(Material supplied Opens)

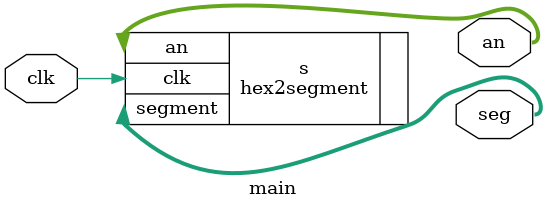
<source format=v>
`timescale 1ns / 1ps

module main(
output wire[6:0] seg,
output wire[3:0] an,
input clk);

hex2segment s(
.clk(clk),
.segment(seg),
.an(an));

endmodule
</source>
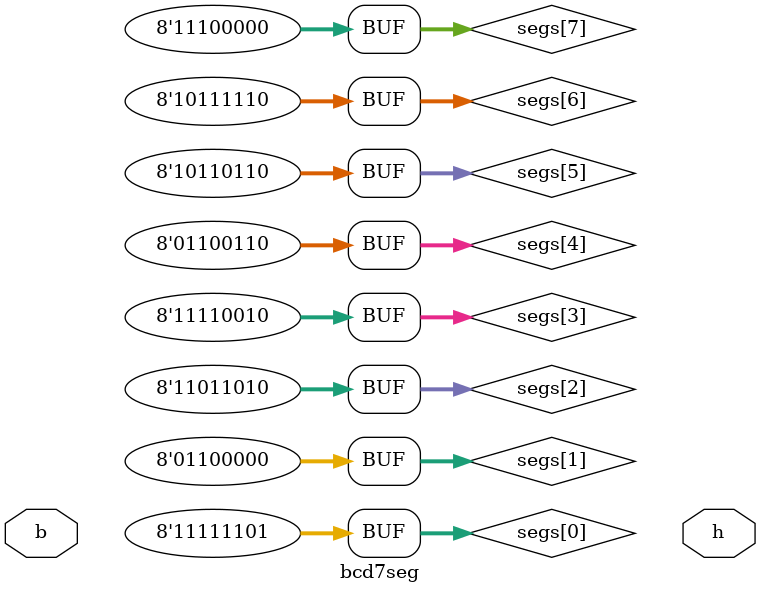
<source format=v>
module bcd7seg(
    input  [2:0] b,
    output reg [7:0] h
);

wire [7:0] segs[0:7];  // 七段显示对应的编码
assign segs[0] = 8'b11111101;
assign segs[1] = 8'b01100000;
assign segs[2] = 8'b11011010;
assign segs[3] = 8'b11110010;
assign segs[4] = 8'b01100110;
assign segs[5] = 8'b10110110;
assign segs[6] = 8'b10111110;
assign segs[7] = 8'b11100000;
endmodule

</source>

(Material supplied Closes)

Exercise objective
Please print the entries exactly as they stand. Images are not part of the copy.

Solution below
<source format=v>
`timescale 1ns / 1ps

module main(
output wire[6:0] seg,
output wire[3:0] an,
input clk);

hex2segment s(
.clk(clk),
.segment(seg),
.an(an));

endmodule
</source>
<source format=v>
module bcd7seg(
    input  [2:0] b,
    output reg [7:0] h
);

wire [7:0] segs[0:7];  // 七段显示对应的编码
assign segs[0] = 8'b11111101;
assign segs[1] = 8'b01100000;
assign segs[2] = 8'b11011010;
assign segs[3] = 8'b11110010;
assign segs[4] = 8'b01100110;
assign segs[5] = 8'b10110110;
assign segs[6] = 8'b10111110;
assign segs[7] = 8'b11100000;
endmodule

</source>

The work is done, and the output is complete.